Once the album is out of the way – and it made me want to have another listen to it, so job done there – we get one of the night’s high points with an Otis-like reading of Willie Nelson’s ‘I’d Have To Be Crazy’, Simpson’s voice breaking through as the pace slows. ‘Oh Sarah’ and ‘Breakers Roar’ both have moments of beauty in them although the guitar again threatens to drown that voice. A run at Eric Clapton/Derek And The Dominos’ ‘Bell Bottom Blues’ offers another showcase for Simpson’s excellent guitar wrangling skills – pulling off the delicate solo here, doing a bit of chicken picking in the previous song, or riffing like he’s auditioning for ZZ Top or AC/DC almost everywhere else. I’d rather hear him do stuff like ‘The Promise’ though. Simpson was able to take this forgotten eighties hit from When In Rome (no, me neither) and make it sound like a lost Waylon Jennings doing Donnie Fritts cut on vinyl but tonight, alas, its subtleties are difficult to discern.
‘Welcome To Earth (Pollywog)’ works better, bringing out the songs inherent E-Street Shuffle-isms, and ‘It Ain’t All Flowers’ and ‘Turtles All The Way Down’ – you don’t get many country songs inspired by Stephen Hawking’s adventures – both pass muster, although Simpson isn’t afraid to extend them out beyond their natural shape with more Telecaster wrestling.

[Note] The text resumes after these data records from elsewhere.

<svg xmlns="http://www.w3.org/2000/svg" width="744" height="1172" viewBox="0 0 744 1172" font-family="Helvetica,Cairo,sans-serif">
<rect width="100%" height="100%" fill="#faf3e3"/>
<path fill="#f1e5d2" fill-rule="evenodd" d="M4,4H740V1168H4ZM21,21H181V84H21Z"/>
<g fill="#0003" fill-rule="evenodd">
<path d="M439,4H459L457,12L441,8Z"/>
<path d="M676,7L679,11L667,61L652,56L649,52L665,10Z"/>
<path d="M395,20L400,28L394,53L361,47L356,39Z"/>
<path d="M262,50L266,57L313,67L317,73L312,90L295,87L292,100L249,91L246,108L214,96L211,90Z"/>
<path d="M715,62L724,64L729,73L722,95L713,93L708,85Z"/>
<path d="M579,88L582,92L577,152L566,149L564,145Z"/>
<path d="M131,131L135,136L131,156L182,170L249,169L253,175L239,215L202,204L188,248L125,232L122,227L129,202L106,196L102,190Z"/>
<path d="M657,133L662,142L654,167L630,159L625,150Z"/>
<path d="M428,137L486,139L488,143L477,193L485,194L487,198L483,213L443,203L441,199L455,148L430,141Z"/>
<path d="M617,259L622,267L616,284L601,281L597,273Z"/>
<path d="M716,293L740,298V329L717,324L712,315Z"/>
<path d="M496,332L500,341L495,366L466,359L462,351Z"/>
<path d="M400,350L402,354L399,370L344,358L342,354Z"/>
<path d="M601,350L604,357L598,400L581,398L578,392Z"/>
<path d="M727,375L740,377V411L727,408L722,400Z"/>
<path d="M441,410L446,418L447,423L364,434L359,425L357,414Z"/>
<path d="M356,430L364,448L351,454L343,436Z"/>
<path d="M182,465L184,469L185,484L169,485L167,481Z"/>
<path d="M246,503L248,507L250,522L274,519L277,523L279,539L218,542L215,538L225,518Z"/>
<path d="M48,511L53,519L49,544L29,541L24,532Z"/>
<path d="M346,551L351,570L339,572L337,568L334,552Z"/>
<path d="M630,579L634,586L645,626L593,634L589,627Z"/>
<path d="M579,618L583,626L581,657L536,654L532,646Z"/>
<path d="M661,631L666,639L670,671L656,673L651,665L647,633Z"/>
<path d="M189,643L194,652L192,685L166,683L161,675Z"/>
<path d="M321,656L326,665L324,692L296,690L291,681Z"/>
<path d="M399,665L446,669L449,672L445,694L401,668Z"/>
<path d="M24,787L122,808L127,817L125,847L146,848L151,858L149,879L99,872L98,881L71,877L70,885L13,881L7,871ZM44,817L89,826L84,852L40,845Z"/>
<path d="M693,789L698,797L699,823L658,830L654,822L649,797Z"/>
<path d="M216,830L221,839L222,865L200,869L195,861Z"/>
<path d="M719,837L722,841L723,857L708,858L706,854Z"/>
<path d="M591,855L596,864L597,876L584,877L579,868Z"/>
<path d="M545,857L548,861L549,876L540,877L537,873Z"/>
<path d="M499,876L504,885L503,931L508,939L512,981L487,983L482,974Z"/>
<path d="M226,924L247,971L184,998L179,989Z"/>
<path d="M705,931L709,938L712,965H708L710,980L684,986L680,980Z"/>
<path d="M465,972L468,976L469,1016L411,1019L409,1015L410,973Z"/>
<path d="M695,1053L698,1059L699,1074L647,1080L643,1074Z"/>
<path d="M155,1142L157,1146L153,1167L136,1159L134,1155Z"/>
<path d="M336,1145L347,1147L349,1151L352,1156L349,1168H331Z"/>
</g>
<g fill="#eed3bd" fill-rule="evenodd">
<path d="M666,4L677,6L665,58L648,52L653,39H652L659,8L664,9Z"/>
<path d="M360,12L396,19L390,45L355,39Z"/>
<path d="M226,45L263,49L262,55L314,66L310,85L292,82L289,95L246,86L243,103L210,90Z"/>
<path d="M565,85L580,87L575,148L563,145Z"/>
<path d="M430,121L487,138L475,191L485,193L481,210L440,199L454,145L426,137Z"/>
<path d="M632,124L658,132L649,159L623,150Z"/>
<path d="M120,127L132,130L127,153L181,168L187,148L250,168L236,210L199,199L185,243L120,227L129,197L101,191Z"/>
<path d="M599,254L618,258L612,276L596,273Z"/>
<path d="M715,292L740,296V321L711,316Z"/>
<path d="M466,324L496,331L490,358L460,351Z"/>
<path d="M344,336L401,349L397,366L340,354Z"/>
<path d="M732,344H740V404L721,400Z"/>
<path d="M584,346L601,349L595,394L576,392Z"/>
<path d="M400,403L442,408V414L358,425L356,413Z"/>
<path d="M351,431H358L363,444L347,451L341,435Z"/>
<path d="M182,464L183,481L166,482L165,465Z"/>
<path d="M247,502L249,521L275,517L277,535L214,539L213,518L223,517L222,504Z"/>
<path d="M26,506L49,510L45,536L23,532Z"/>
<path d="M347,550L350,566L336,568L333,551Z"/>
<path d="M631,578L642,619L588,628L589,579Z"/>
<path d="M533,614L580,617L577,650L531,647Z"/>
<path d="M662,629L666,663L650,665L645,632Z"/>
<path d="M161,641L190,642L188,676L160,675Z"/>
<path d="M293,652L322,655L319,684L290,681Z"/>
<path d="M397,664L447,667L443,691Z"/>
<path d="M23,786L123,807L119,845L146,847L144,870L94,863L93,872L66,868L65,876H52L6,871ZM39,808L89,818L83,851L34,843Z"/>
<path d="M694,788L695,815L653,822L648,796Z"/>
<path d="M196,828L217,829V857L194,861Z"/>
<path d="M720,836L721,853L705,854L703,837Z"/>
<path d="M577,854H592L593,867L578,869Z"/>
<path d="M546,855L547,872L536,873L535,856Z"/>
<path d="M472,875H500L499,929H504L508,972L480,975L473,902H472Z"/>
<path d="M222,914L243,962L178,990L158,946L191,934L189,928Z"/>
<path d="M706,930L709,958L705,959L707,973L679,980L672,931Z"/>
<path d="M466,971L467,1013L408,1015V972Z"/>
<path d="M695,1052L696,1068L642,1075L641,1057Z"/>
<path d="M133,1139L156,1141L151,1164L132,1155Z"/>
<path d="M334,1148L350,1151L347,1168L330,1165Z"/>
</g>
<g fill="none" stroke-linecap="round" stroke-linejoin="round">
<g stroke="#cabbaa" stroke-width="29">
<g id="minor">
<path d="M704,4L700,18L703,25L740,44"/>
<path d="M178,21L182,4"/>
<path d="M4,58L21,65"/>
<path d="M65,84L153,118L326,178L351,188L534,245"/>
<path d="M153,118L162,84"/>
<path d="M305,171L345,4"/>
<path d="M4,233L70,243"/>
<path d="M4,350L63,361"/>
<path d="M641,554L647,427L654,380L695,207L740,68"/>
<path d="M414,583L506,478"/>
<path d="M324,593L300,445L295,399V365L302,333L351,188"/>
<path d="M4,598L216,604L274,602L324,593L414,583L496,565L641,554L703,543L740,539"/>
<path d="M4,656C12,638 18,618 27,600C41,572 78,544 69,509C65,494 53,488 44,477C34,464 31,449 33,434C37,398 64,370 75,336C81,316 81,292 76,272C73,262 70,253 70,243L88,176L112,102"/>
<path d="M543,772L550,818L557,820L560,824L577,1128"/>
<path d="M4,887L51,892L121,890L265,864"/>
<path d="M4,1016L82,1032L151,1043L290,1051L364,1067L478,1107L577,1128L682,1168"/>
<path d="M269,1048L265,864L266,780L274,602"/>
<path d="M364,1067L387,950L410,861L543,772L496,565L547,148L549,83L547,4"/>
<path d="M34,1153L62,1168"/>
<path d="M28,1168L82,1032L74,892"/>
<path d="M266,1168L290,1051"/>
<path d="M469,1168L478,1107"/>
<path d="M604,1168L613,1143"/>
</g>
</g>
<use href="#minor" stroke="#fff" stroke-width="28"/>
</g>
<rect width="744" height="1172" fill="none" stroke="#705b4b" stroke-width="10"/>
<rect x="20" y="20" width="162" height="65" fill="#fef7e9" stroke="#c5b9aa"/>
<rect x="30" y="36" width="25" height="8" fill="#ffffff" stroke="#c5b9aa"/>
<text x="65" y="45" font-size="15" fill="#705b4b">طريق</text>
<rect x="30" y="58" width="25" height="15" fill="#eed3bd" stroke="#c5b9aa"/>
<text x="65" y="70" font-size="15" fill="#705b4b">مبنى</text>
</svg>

The cover of William Bell’s ‘You Don’t Miss Your Water’ is pretty spectacular, including a marvellous two handed Hammond solo from Emmett, Simpson hollering out the lyric in fine fashion, but the closing ‘Call To Arms’ despite featuring welcome snatches of T. Rex’s ‘The Motivator’ and what sounded like Hendrix’s ‘Machine Gun’ - and, for all I know, more stuff too - was a bit of an endurance test.
With that, he was gone, shouting thanks and we love you and, according to Mr White to my left, something about getting his dick out in Spain, although I can’t confirm this. He also, I think, declared that if we want to see the real thing, we should go see him in America, which is a distinctly odd thing to say to an audience anywhere. Anyway, despite all that, he went down like free beer in a room that filled up as the night went on, people roaring, shouting, dancing and having a high old time, so what do I know? I just think more variation in dynamics might have been nice, but it wasn’t that kind of show. Simpson was, as always, doing his own thing.